If what Apple is doing isn’t illegal, it should be. No doubt whoever designed and implemented this spyware checked with Apple’s lawyers to make that it is covered under the “end user license agreement”, or EULA, that a user must agree to after purchasing and activating one of Apple’s devices. If true, it doesn’t mean Apple is completely protected against litigation over this, but it will make it difficult for any outraged customers to get justice in a court of law.
The time has come for Congress to step in and act to ensure that Americans’ right to privacy is protected from unaccountable corporations like Apple, Google, and Facebook, which continue to invent new excuses to justify their unacceptable business practices. These companies are waging war on the very idea of a right to privacy. They are making the Internet, and all of us, less secure in the process.
Apple’s decision to join Google and Facebook in this race to the bottom is especially ironic considering that Apple is responsible for one of the most famous cultural references to the works of George Orwell: the famous 1984 ad.
Less than thirty years after producing that ad, Apple increasingly resembles the Big Brother-esque entity it once appealed to Americans to reject.
Legally, the hardware that Apple sells belongs to the people who buy it. Practically, however, the hardware that Apple sells remains under its control well after a customer takes possession of it, because the software answers to Apple, not the user. And Apple’s policies are draconian.
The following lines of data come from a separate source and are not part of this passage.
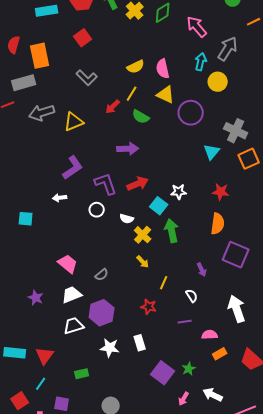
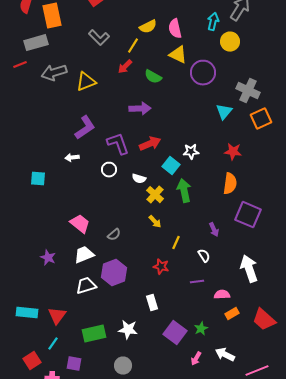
yellow line: (132, 94) -> (133, 46), moved
white star: (110, 348) -> (128, 330), moved
green rectangle: (82, 374) -> (94, 334), size x1.6

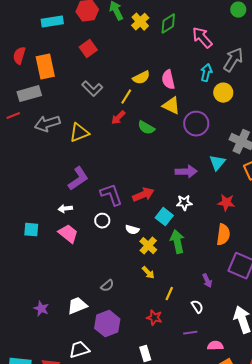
purple arrow: (140, 109) -> (186, 172), moved
pink trapezoid: (80, 224) -> (68, 234), moved
white trapezoid: (86, 286) -> (79, 350), moved

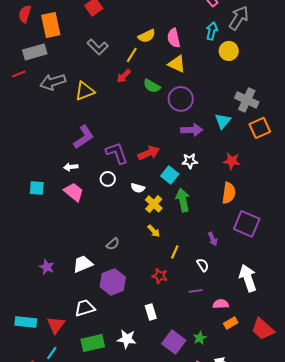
purple circle: (196, 124) -> (181, 99), moved

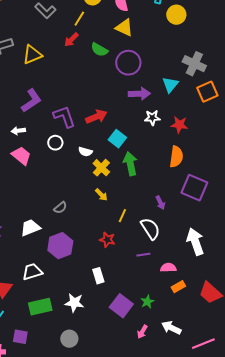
white star: (190, 161) -> (152, 118), moved
white semicircle: (203, 265) -> (150, 229), size x1.6

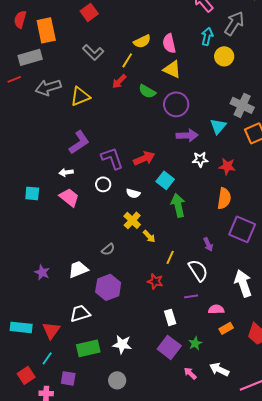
yellow cross: (101, 168) -> (132, 220), moved
white rectangle: (98, 276) -> (170, 317), moved
pink arrow: (142, 332) -> (190, 373), turned 104

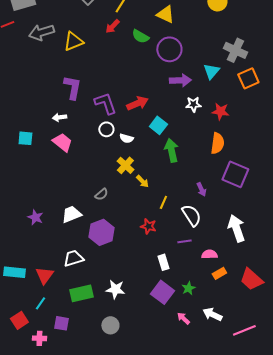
purple L-shape: (79, 142) -> (72, 87), turned -45
white circle: (103, 184) -> (106, 129), moved

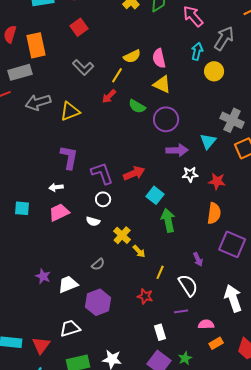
white semicircle: (126, 138) -> (93, 221), moved
pink trapezoid: (62, 142) -> (59, 212), turned -65
purple star: (35, 217) -> (43, 276), moved

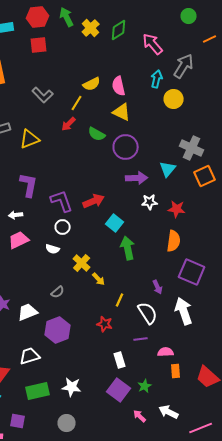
red square: (79, 27) -> (39, 45), moved, turned 30
white arrow: (233, 298) -> (184, 311), moved
orange rectangle: (216, 343) -> (176, 371), turned -64

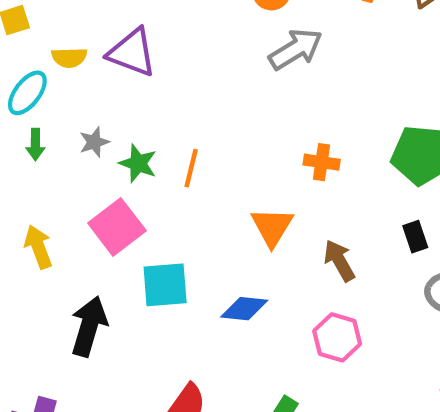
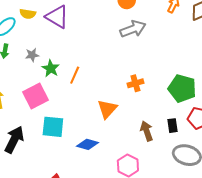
orange cross: (322, 162) -> (135, 83), turned -35
brown arrow: (339, 261) -> (147, 131), moved

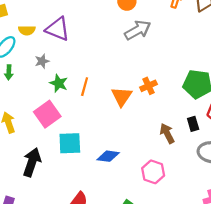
gray star: (32, 55) -> (42, 61), moved
orange triangle: (107, 109) -> (122, 96), moved

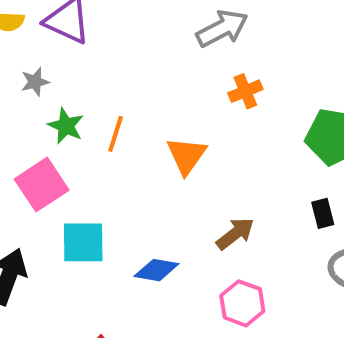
orange cross: (148, 86) -> (245, 91), moved
brown arrow: (167, 133) -> (235, 234), moved, turned 78

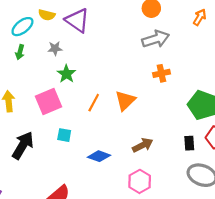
orange line: (116, 134) -> (94, 103), moved
cyan square: (83, 242) -> (64, 135), size x0.6

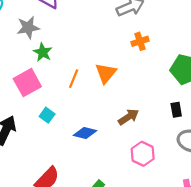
gray star: (55, 48) -> (28, 27), size x1.5
cyan square: (64, 135) -> (47, 115), turned 32
pink hexagon: (140, 181) -> (143, 154), moved

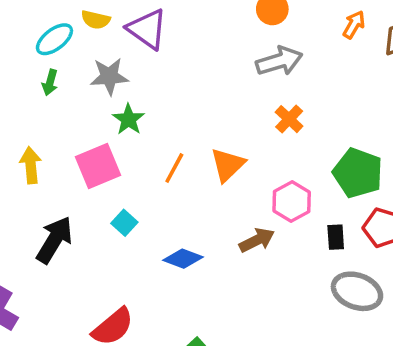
orange cross: (140, 41) -> (289, 119), turned -35
pink hexagon: (143, 154) -> (292, 202), moved

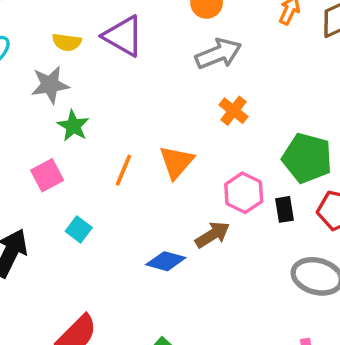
yellow semicircle: (96, 20) -> (67, 42), moved
purple triangle: (147, 29) -> (123, 36), moved
pink square: (98, 166) -> (47, 175), size x0.7
black rectangle: (336, 237) -> (284, 209), moved
blue diamond: (183, 259) -> (166, 261), moved

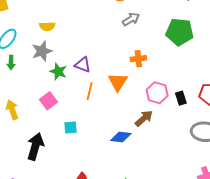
purple triangle: (123, 36) -> (83, 65), moved, size x0.7
gray arrow: (218, 54) -> (131, 19), size x0.7
orange cross: (233, 111) -> (138, 59), moved, turned -35
green pentagon: (307, 158) -> (180, 32), moved
cyan square: (79, 229) -> (70, 127), turned -32

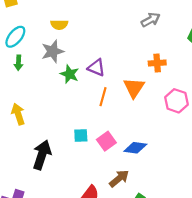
pink square: (48, 101) -> (106, 141), moved
brown arrow: (144, 118) -> (119, 178), moved

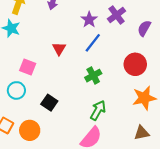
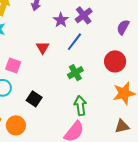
purple cross: (117, 15) -> (84, 15), moved
purple star: (89, 20) -> (61, 20), moved
green arrow: (98, 110) -> (80, 106), turned -36

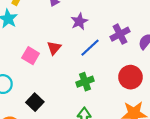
purple cross: (84, 15) -> (120, 34), moved
pink square: (13, 65) -> (31, 56), moved

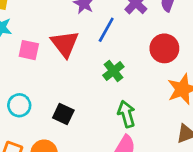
red triangle: (54, 48) -> (65, 44), size x1.6
pink square: (31, 56) -> (29, 50), moved

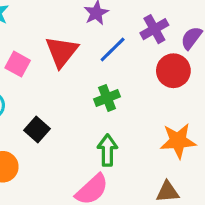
red circle: (164, 48) -> (173, 71), moved
pink square: (29, 50) -> (18, 64), moved

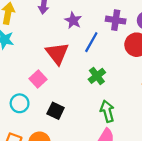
purple cross: (154, 29) -> (116, 20), turned -36
pink square: (18, 64) -> (38, 79), moved, turned 35

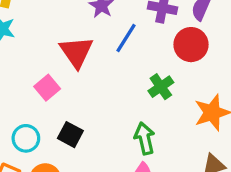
green cross: (97, 76) -> (161, 87), moved
cyan circle: (20, 103) -> (26, 138), moved

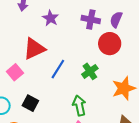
blue line: (126, 38) -> (58, 69), moved
red triangle: (76, 52) -> (34, 49), turned 40

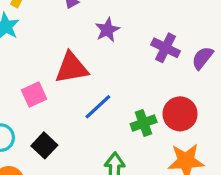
red circle: (110, 44) -> (180, 114), moved

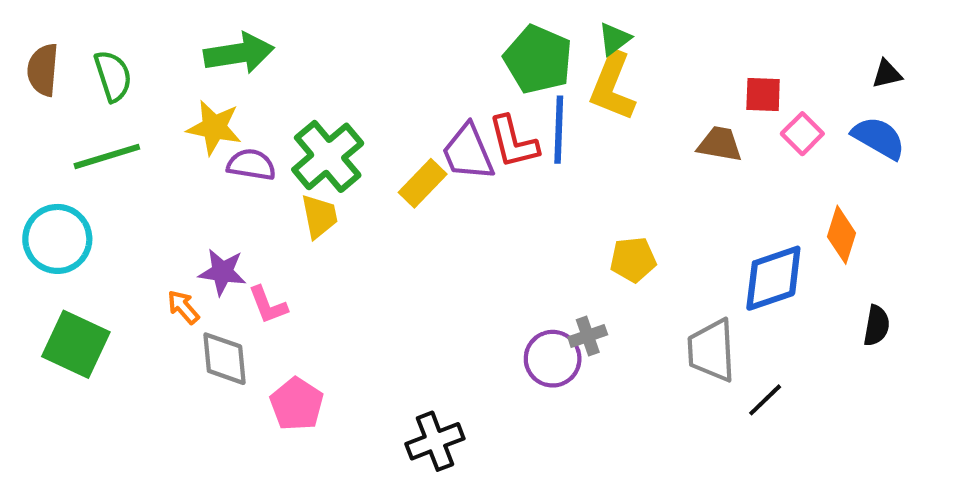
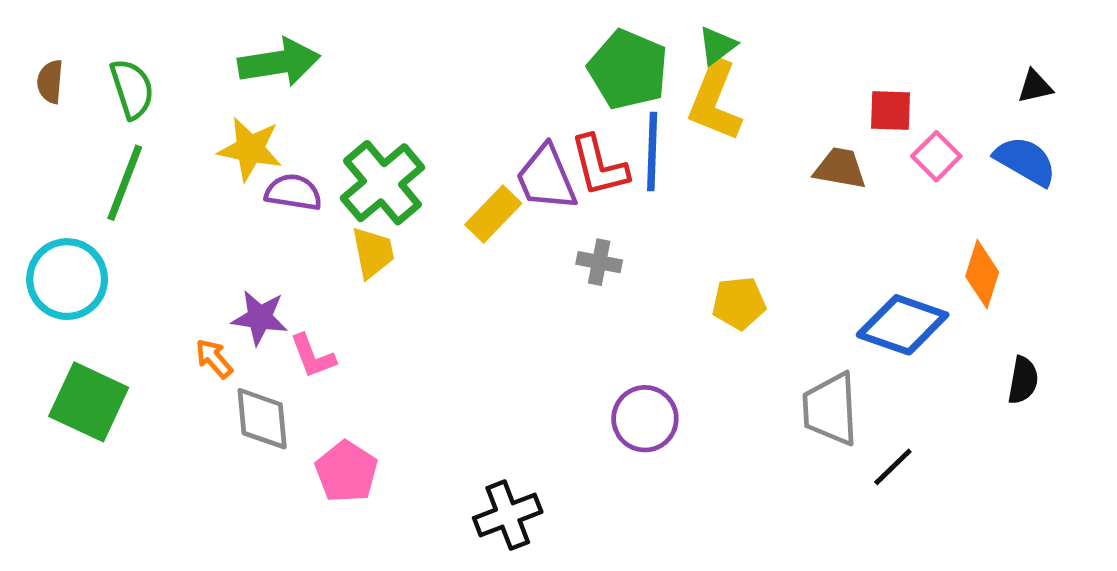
brown semicircle: (43, 70) -> (50, 82), size x0.7
green line: (107, 156) -> (125, 183), turned -52
blue diamond: (773, 278) -> (903, 325), turned 38
gray cross: (588, 336) -> (599, 262), moved, turned 30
For instance, only non-free software that Apple approves of can be downloaded and installed on its devices. Apple’s terms even prohibit the distribution of software released under copyleft through its App Store.
The Library of Congress has ruled that jailbreaking an iPhone or iPad is legal, but less than ten percent of Apple’s customers reportedly jailbreak their devices.
People who buy Apple’s gadgets are thus more like renters than owners.
And Alasdair Allan and Pete Warden’s discovery just affirms that. Apple’s tracking is being conducted involuntarily. The only way to opt out is to not use iOS at all. So much for freedom from conformity.
3 Comments
Andrew, cell phone companies–all cell phone companies–record the same information for all cell phone. It is easily available to police agencies, and probably not all that hard for criminals to get at, as well.
Congress, in its defense of police authority (terrorism! think of the children!), is unlikely to act in these cases until major changes in US politics occur.
There are important differences between what Apple is doing here and what mobile carriers have been doing for years.
First, it’s generally understood that mobile carriers have the ability to record the position of devices on their network… and do so. The carriers have privacy policies in place which govern what they do with the information they collect. Apple, in contrast, started shipping this spyware back in June without saying anything about it to its customers. Until the researchers discovered what Apple was doing, nobody except for people inside the company knew what was going on.
Second, Apple is storing the information it is programming its devices to collect in an unencrypted file, *on the device*. That means anyone who gets hold of the device can ascertain the whereabouts of the person it belonged to. That’s very different than a carrier like Verizon or AT&T logging location data and storing it in one of its datacenters. We obviously don’t know how secure all of the carriers’ datacenters are, but the carriers at least make an effort to secure the data they have. Apple obviously isn’t.
As MoveOn’s staff — who are self-professed Apple fans — say:
I’m not holding my breath. I don’t trust Apple any more than I trust Google.
Look at their patent — it is much more diabolical.